→ **Document segment**:
Today in History:

936 Series I Volume XLII-III Serial 89 - Richmond-Fort Fisher Part III

Page 936 OPERATIONS IN SE. VA. AND N. C. Chapter LIV.


HEADQUARTERS SECOND DIVISION, NINTH ARMY CORPS,
December 10, 1864. (Received 5.57 p.m.)

General WILLIAM,

Assistant Adjutant-General:

My troops are in motion, excepting the rear guard and the detachment of engineers, &c. I cannot raise packs enough for more than fifteen rounds of ammunition, and unless I take wagons cannot carry the forty rounds required.

ROBERT B. POTTER,

Brevet Major-General.


HEADQUARTERS ARMY OF THE POTOMAC,
December 10, 1864-6.05 p.m.

Major General R. B. POTTER,

Second Division, Ninth Army Corps:

Your dispatch received. The commanding general says fifteen rounds of ammunition per man, in addition to the sixty rounds required to be carried on the person, will be sufficient. He thinks you had better not take any wagons. Colonel Kerwin, who has just left here for the camp headquarters Second Cavalry Division, for supplies for his command, will send an officer to show you the road by way of Lee's Mill. The plank road opposite to Lee's Mill is obstructed.

→ **Written request 1**: In the rows, from the line with "country: Argentina" through the end of the rows, change "locality" to "site" and leave everything else in those lines as it is.
→ **Written request 2**: Extend the 1864 army dispatches past their final sentence.

→ **Listed records**:
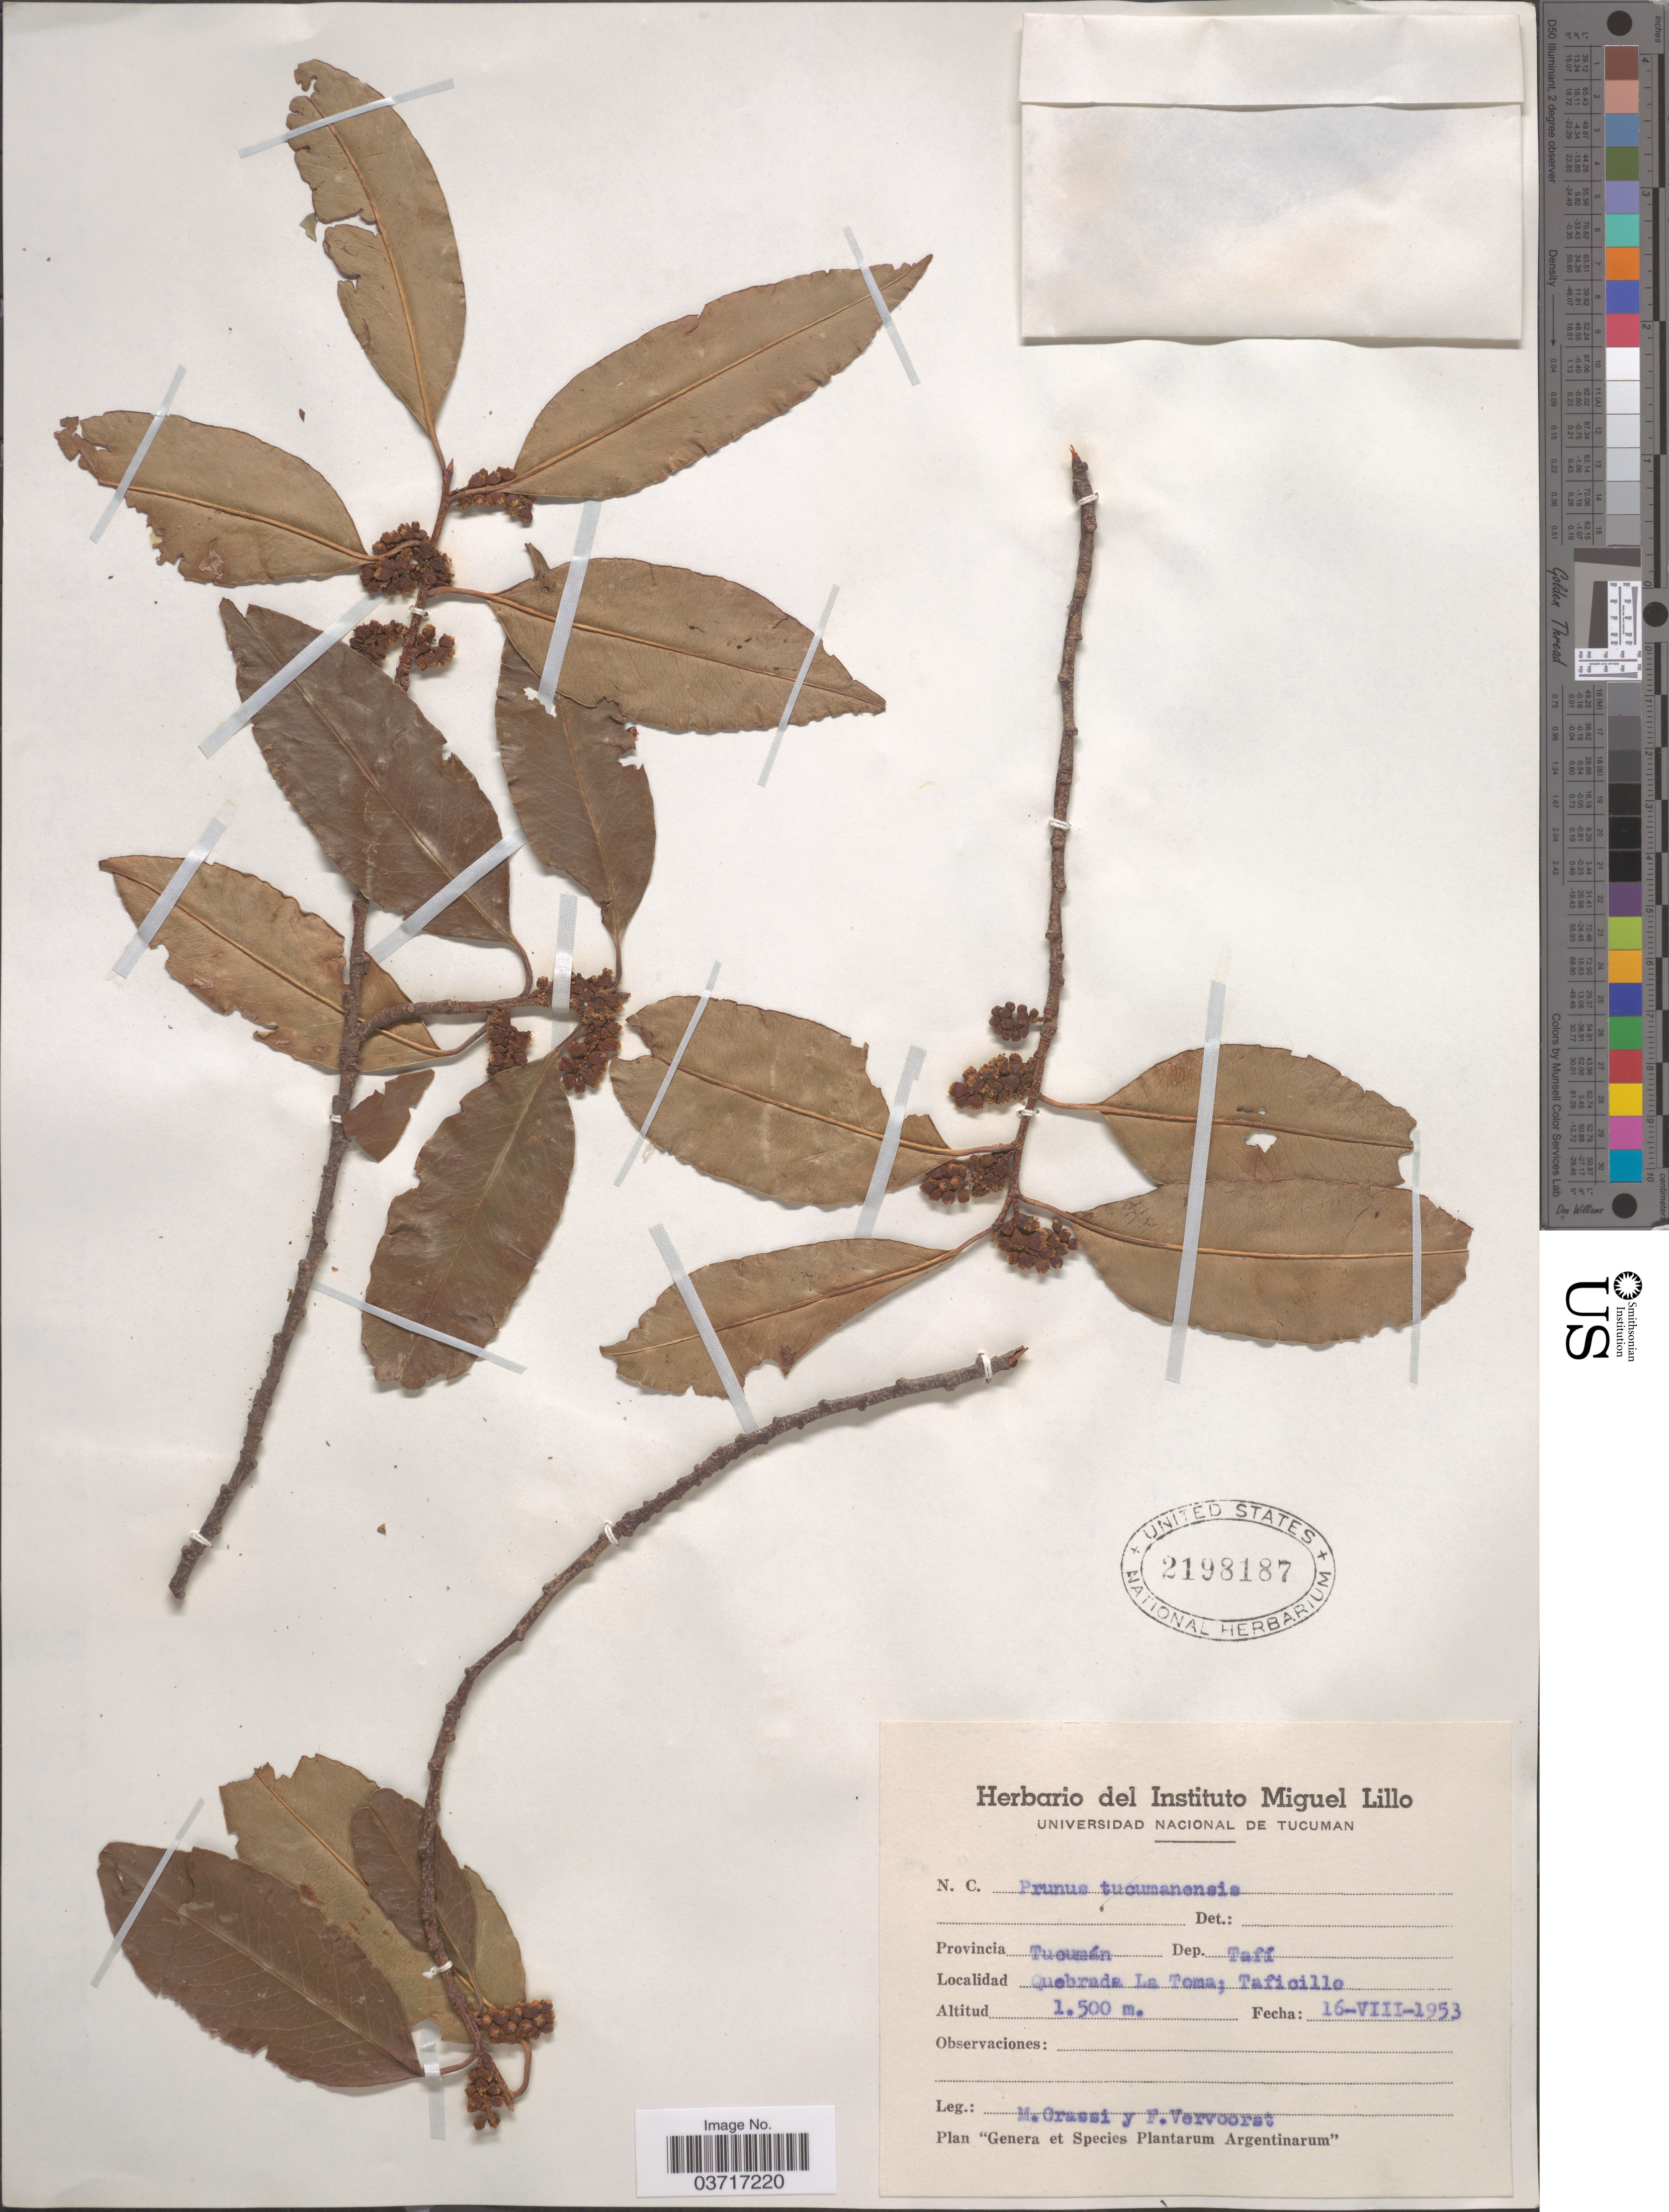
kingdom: Plantae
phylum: Tracheophyta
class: Magnoliopsida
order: Rosales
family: Rosaceae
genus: Prunus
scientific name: Prunus tucumanensis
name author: Lillo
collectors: M. Grassi & F. Vervoorst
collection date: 1953-08-16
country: Argentina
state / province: Tucuman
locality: Dep. Tafí. Quebrada La Toma; Taficillo.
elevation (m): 1500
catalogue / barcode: US 2198187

→ **Answer 1**:
country: Argentina
state / province: Tucuman
site: Dep. Tafí. Quebrada La Toma; Taficillo.
elevation (m): 1500
catalogue / barcode: US 2198187

→ **Answer 2**:
S. WILLIAMS,

Assistant Adjutant-General.


HEADQUARTERS NINTH ARMY CORPS,
December 10, 1864.

COMMANDING OFFICER BATTERY HORSE ARTILLERY:

SIR: I send you copy of dispatch* received from headquarters Army of the Potomac, from the tenor of which you will see that in case the cavalry, which is to accompany a column of my command to be sent forward, does not come up in time to march with it, you are to move with Brevet Major-General Potter, who will command these troops, and you will accordingly report to that officer for instructions. His headquarters are at the Jones house.

By command of Major General John G. Parke:

P. M. LYDIG,

Major and Assistant Adjutant-General.


HEADQUARTERS ARMY OF THE POTOMAC,
December 10, 1864.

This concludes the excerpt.